Rose: If I am getting what the author is implying eating whatever in social situations will make me happy even if the reason I avoid those foods is because I don’t enjoy them or because they make me feel unwell by raising my blood sugar or causing me GI issues? Why can’t I be happy being in those situations and not eating what everyone else is eating?

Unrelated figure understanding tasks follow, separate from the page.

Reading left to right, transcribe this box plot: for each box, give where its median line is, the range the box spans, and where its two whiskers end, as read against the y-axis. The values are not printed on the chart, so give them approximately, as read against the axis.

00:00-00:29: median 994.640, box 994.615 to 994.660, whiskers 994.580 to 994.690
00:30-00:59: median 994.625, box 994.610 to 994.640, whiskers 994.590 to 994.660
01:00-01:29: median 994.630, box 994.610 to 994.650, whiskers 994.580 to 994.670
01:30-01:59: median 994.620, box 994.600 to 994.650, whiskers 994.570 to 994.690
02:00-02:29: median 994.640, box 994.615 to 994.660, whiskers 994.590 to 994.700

My body is currently using a certain threshold number on the scale like a jump rope. I am not freaking out about it or restricting food, but I am aware of what seems to make my weight go up several pounds in 24 hours. And it tends to be the foods I have tested as inflammatory for. I don’t have complete documentation, but at the same time she’s talking about numbers being too low without establishing what those numbers are or how she got to the determination that they were “too low”. I know I am doing better with my body dysphoria right now because I’ve taken and posted at least two photos where I am only wearing a sports bra and I am nowhere near my lowest weight. But I don’t think eating whatever will make me feel happier. When I’ve lost relationships because I was focused on losing weight and being stronger and faster, it was because the other people were uncomfortable with my success, not because I was forcing anything on them. We’re six chapters in and she hasn’t even started discussing her intuitive eating concept, but at this point I am expecting it to look a lot like every other program or protocol since she is following the diet book formula to the letter. Maybe Part 3 of the book will move forward?
If you’ve read Anti-Diet, what did you think? Thoughts about our comments?